Mutations in FB were also recently described in two families (7). One mutation stabilized the alternative pathway C3 convertase by increasing the affinity of the interaction between FB and C3b. The other mutation made the C3bBb enzyme complex more resistant to decay. Both mutations resulted in increased activation of the alternative pathway. Mutations in C3 itself have also been described in a select group of aHUS patients with low C3 concentrations in their plasma but without mutations in FH, MCP, FI, or FB (8).
Immunopathogenesis of HUS
These analyses of aHUS-causing mutations in complement proteins establish several points of interest. First, although FH and MCP both harbor cofactor activity for FI, they do not have overlapping activity, as mutations in either protein predispose to disease in the renal microvasculature. It is also clear that half the normal levels of FH, MCP, or FI is not sufficient to protect the renal endothelium after injury (i.e., there is an evolutionary reason why these proteins are maintained at a certain level and not 50% less). In addition, anionic (heparin)-binding sites are required for FH to efficiently bind to damaged cells, exposed tissue matrices, and the basement membrane, and thus to prevent a thrombomicroangiopathy. It is noteworthy that the above insights came about by screening the human genome in multiplex families.
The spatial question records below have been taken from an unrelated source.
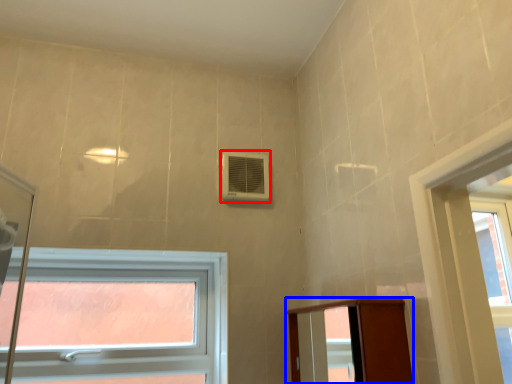
Question: Which point is further to the camera, air conditioning (highlighted by a red box) or elevator (highlighted by a blue box)?

Choices:
 (A) air conditioning
 (B) elevator

Answer: (A)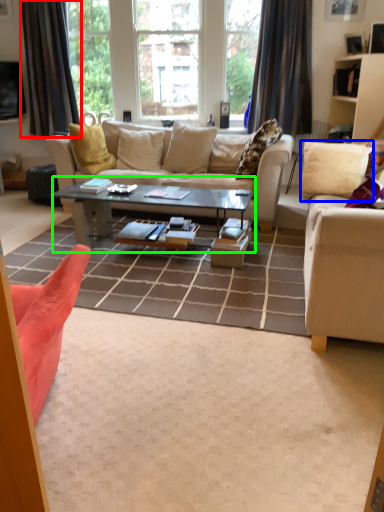
Question: Estimate the real-world distances between objects in this image. Which object is closer to curtain (highlighted by a red box), pillow (highlighted by a blue box) or coffee table (highlighted by a green box)?

Choices:
 (A) pillow
 (B) coffee table

Answer: (B)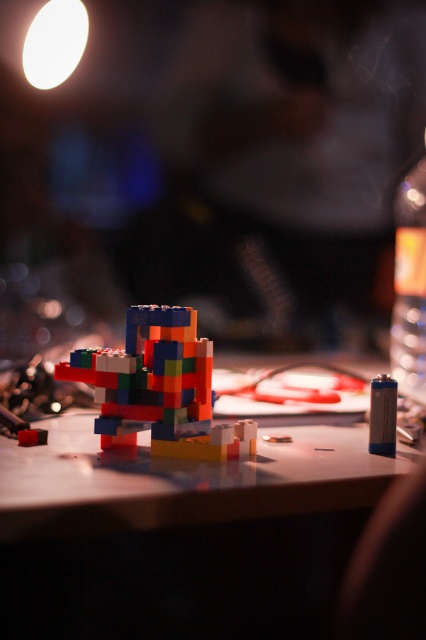
Who is positioned more to the right, matte plastic table at center or multicolored plastic toy at center?

matte plastic table at center is more to the right.

Who is more distant from viewer, (89, 417) or (181, 451)?

The point (89, 417) is behind.

Locate an element on the screen. Image resolution: width=426 pixels, height=640 pixels. matte plastic table at center is located at coordinates (183, 534).

Which is behind, point (175, 388) or point (405, 356)?

Positioned behind is point (405, 356).

Consider the image. Is multicolored plastic toy at center closer to camera compared to transparent plastic bottle at right?

Yes, it is in front of transparent plastic bottle at right.

Who is more distant from viewer, (158,328) or (425,384)?

Positioned behind is point (425,384).

At what (x,y) coordinates should I click in order to perform the action: click on multicolored plastic toy at center. Please return your answer as a coordinate pair (x, y). Image resolution: width=426 pixels, height=640 pixels. Looking at the image, I should click on (158, 388).

Between point (357, 429) and point (409, 244), which one is positioned behind?

Positioned behind is point (409, 244).

Is the position of matte plastic table at center less distant than that of transparent plastic bottle at right?

Yes.

Does point (310, 454) come farther from viewer compared to point (399, 268)?

No.

At what (x,y) coordinates should I click in order to perform the action: click on matte plastic table at center. Please return your answer as a coordinate pair (x, y). The height and width of the screenshot is (640, 426). Looking at the image, I should click on (183, 534).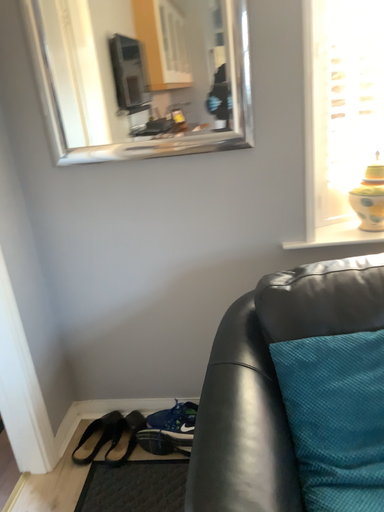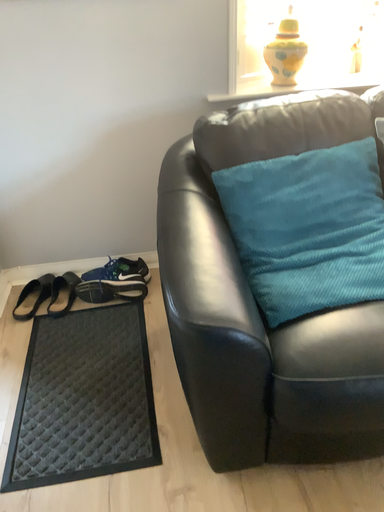
Question: How did the camera likely rotate when shooting the video?

Choices:
 (A) rotated downward
 (B) rotated upward

Answer: (A)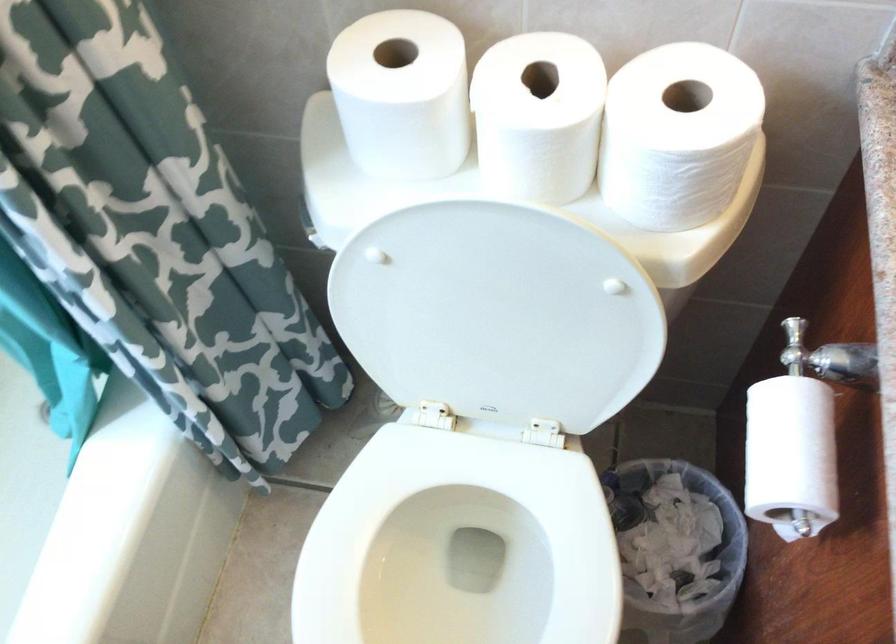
The common theme that emerges relative to the specific functional deficiency in these complement regulators is a decrease in overall cofactor activity for C3b.
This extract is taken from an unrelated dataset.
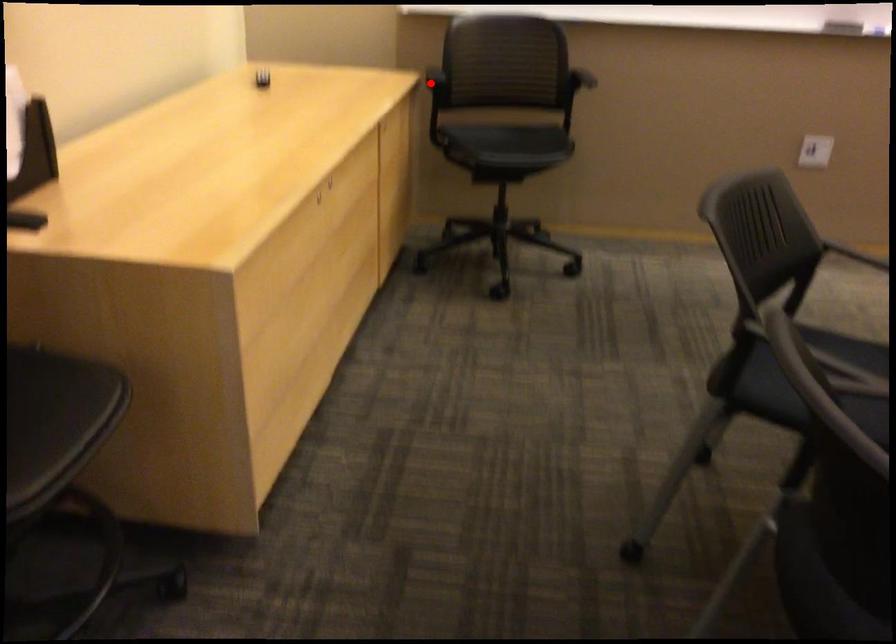
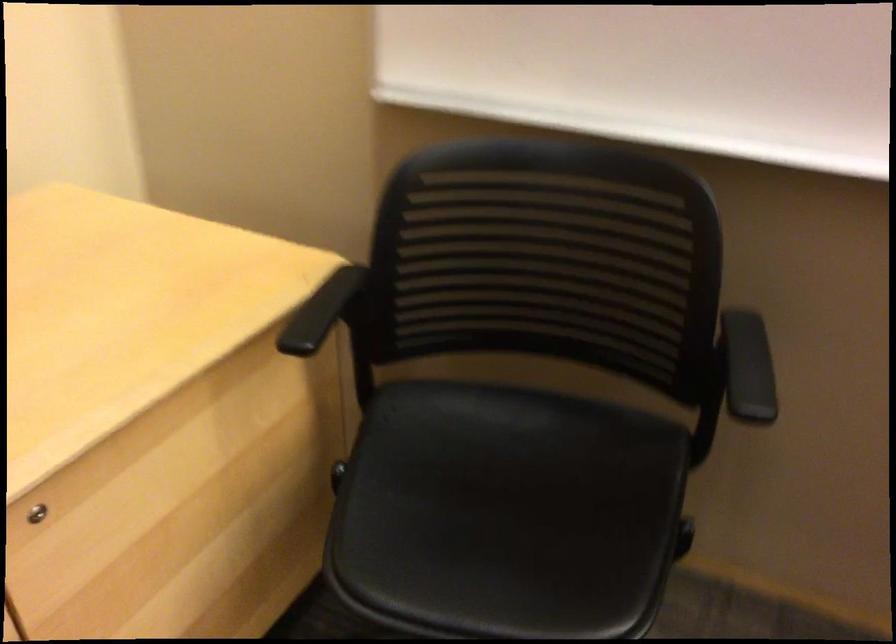
Find the pixel in the second image that matches the highlighted location in the first image.

(322, 310)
We hypothesize that Stx-HUS also follows the same sequence of events. The major difference between the Stx-HUS and aHUS may be secondary to the degree or type of damage to the endothelium required to cause disease. Less injury may be sufficient to cause aHUS in individuals with predisposing mutations, such as those in FH. A more severe degree of injury, such as that caused by Shiga toxins, may be required for HUS associated with E. coli epidemics. However, it is important to note that only 10–15% of patients in these epidemics develop HUS (23). Minor variations in the expression levels or functional activity of one or more members of the alternative pathway may be one explanation for this finding. We recently identified a young girl with a heterozygous mutation in MCP who developed Stx-HUS. E. coli O157:H7 was isolated from her stool, and Shiga toxin was identified in her blood and stool. The patient died 4 days after presentation. At autopsy, she had multiorgan failure secondary to a diffuse microthromboangiopathy. This informative case illustrates the interplay between a predisposing regulatory protein deficiency and the potency of the trigger in the pathogenesis of HUS.
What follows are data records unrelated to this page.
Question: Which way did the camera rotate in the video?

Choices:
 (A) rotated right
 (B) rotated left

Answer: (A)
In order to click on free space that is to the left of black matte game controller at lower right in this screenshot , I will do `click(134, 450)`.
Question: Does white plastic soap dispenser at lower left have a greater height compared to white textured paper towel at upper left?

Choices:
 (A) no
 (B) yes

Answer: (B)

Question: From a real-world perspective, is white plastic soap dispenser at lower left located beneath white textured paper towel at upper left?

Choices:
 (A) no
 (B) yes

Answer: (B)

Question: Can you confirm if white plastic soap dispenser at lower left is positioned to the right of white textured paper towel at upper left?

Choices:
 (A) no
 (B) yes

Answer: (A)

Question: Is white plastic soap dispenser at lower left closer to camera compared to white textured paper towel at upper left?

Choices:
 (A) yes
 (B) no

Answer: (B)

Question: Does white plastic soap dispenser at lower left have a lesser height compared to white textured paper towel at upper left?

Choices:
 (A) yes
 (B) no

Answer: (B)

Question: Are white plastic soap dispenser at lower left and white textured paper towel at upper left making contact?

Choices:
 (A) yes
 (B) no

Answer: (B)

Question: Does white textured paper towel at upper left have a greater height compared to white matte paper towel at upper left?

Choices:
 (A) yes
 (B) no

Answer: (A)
We still have much to learn about the interplay among endothelial injury/stress, complement activation, and thrombosis in the microvasculature. The “Pickering model” of aHUS will allow many questions to be addressed. What, for example, is the nature of the damage induced by bacterial toxins and other triggers? Which parts of the complement activation cascade (opsonins, anaphylotoxins, membrane attack complex) induce thrombosis? How do the complement and clotting systems interact, and what is unique about the kidney microvasculature? This field of investigation was broken open by analyzing a few families using whole genome screens. Based on these findings, a mouse model has now been developed that can be used to address outstanding questions about the pathogenesis and treatment of this complex human disease.